AĞABEY BARAN’A ‘GİZLİ TOPLANTI’ SORUSU
Kimlik tespitinin ardından başlayan duruşmada ağabey Baran Güran’ın ifadesine başvuruldu. Baran Güran, “Ben de bilmiyorum olaylar nasıl buraya geldi. Olay günü Diyarbakır’daydım. Akşam 19.00 civarıydı. Öğrendikten sonra köye gittim” dedi. “Aile bireyleri arasında gizli toplantı yapıldı mı?” sorusuna Baran, “Gizli bir toplantı olsa herkesin olduğu bir yerde mi yapılırdı, köyde mi yapılırdı? Gizli bir toplantı olmadı” şeklinde yanıt verdi.

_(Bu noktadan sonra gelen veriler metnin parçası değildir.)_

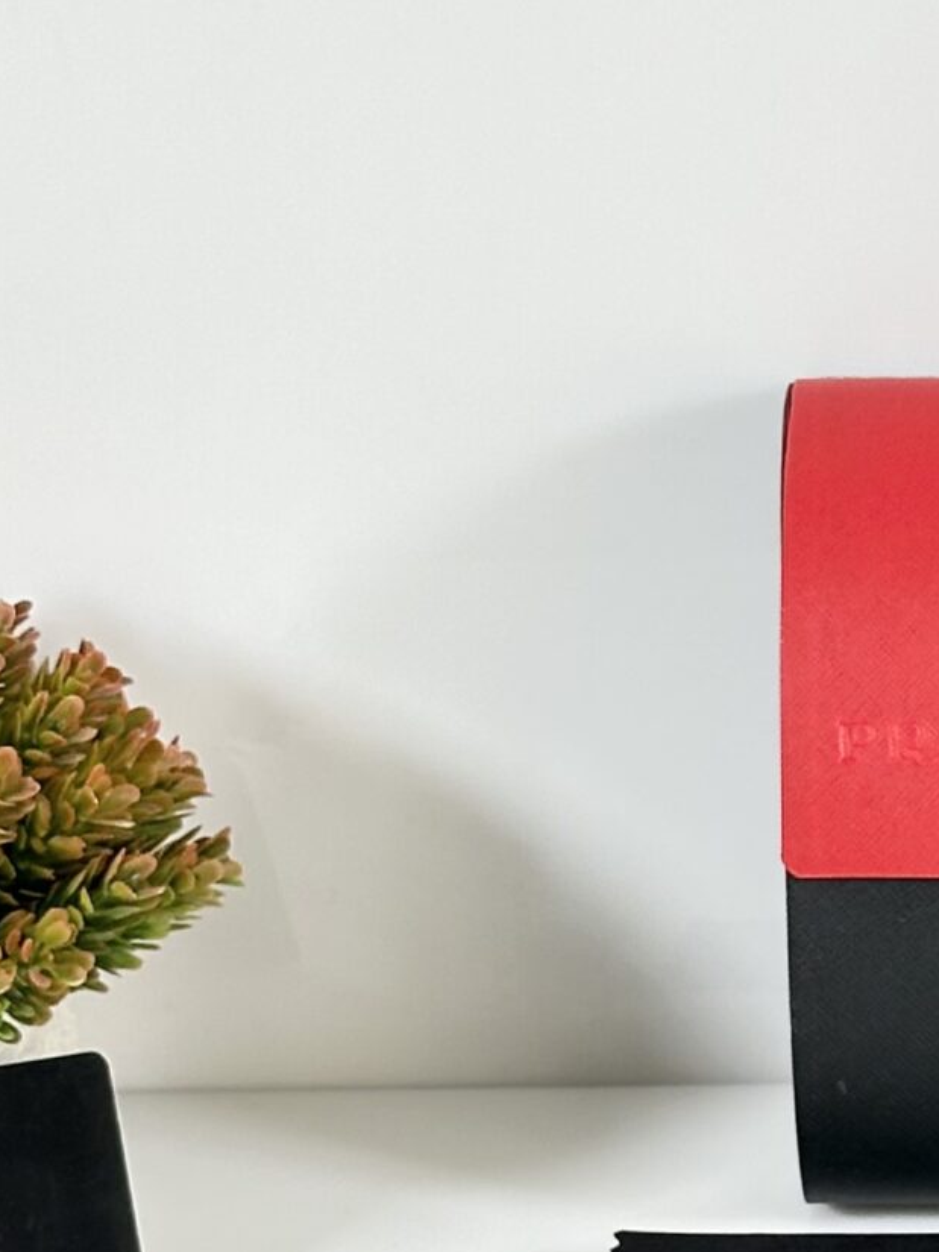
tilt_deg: -27.8
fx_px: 5388
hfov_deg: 9.7
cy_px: 1178
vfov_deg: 13.1
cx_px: 1305
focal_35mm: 149
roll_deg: +0.6
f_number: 1.78
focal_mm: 6.86
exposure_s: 1/98
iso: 80
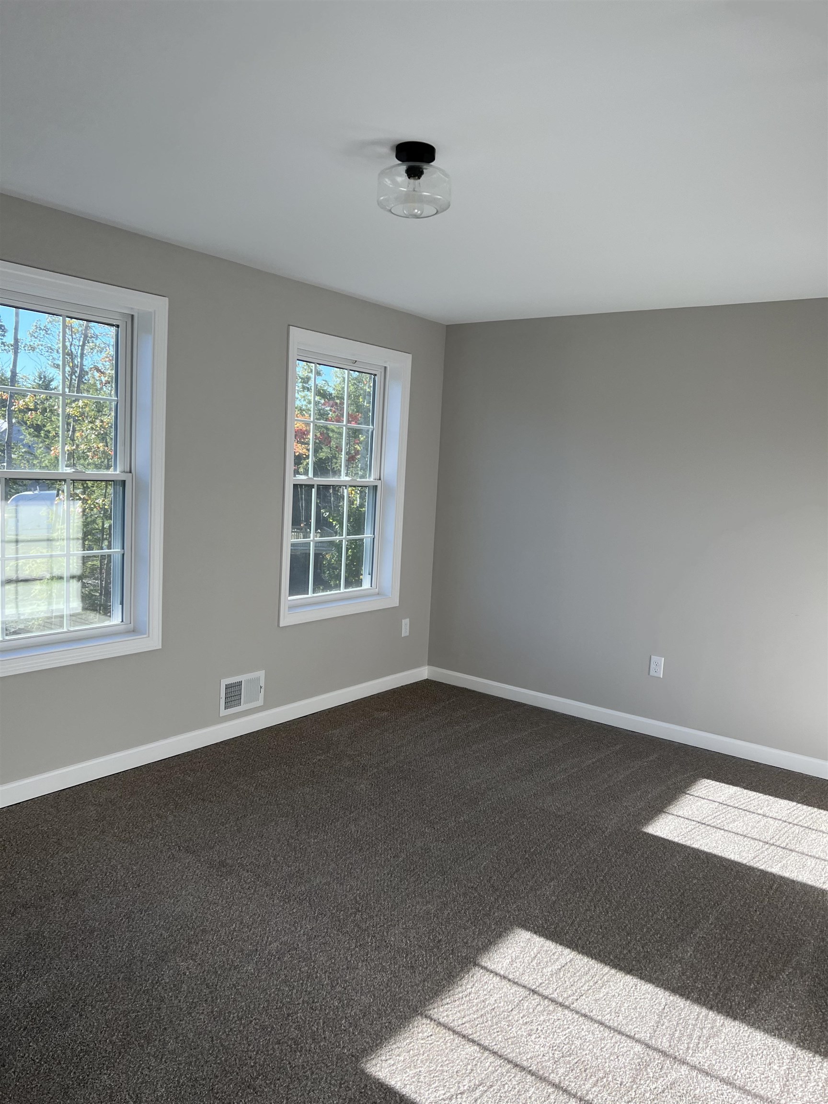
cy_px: 552
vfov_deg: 67.3
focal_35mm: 26
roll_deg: -4.3
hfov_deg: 53.1
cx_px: 414
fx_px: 829
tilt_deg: -5.1
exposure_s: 1/486
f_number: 1.5
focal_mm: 5.7
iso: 50
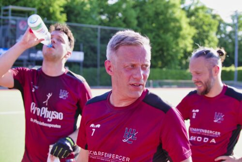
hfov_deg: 28.8
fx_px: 471
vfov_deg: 19.5
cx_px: 121
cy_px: 81
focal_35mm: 70
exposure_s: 1/800
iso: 1600
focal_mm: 70
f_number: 7.1
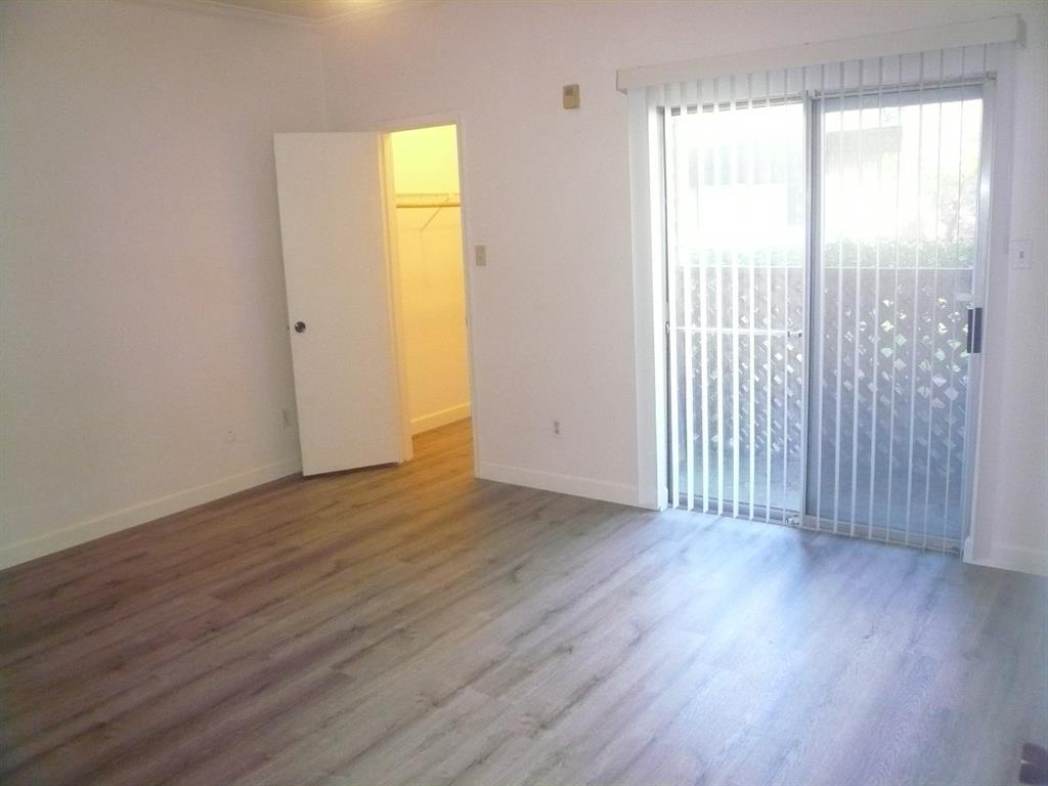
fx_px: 848
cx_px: 524
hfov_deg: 63.4
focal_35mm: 28
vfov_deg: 49.7
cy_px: 393
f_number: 2.8
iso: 400
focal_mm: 4.6
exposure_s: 1/30
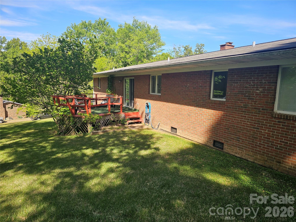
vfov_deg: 58.9
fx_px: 197
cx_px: 148
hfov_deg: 73.9
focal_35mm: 23
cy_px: 111
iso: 10
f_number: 1.7
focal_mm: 6.3
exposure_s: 1/305
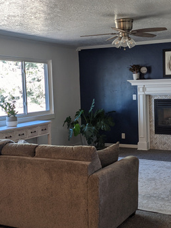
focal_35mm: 51
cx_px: 117
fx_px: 336
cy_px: 107
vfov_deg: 37.5
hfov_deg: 28.3
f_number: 1.73
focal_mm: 4.38
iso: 51
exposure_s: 1/60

Bu sırada Nahit Eren, Baran’a soru sormadan önce önceki gün amca Salim Güran’ın “sen neyin peşindesin?” tepkisini hatırlatarak konuştu. Eren, “Salim bana ‘sen neyin peşindesin’ dedi. Biz Baran ile Adli Tıp önündeydik. Baran’ın da benim peşinde olduğu şeyin peşinde olduğunu düşündüm. Ben de babayım burada konuşmasam olmaz. Adalet mücadelesi peşindeyiz. Bunu bu salonda söyledim, çünkü burada dün bağıranlar oldu. Adli Tıp önündeydik, sana (Baran) teşhis yapacaklardı sen kabul etmedin, ‘bir abi bunu görmesin’ dedin. Eminim dışarıya gelen kokuyu alıyordun. Onun için ben bunu yapanlarım peşindeyim” dedi.
BABA ARİF GÜRAN FENALAŞTI
Eren konuşmasını sürdürürken baba Arif Güran fenalaşarak “yeter artık” diye kalktığı yerden bağırdı. Bir anda tansiyonun yükseldiği salonda Güran ailesi ile avukatları da tepki göstermeye başladı. Arif Güran, fenalaşması üzerine salondan çıktı. Baba Güran, adliye önünde bekleyen ambulanstaki sağlık ekiplerinin ilk müdahalesi sonrası hastaneye kaldırıldı.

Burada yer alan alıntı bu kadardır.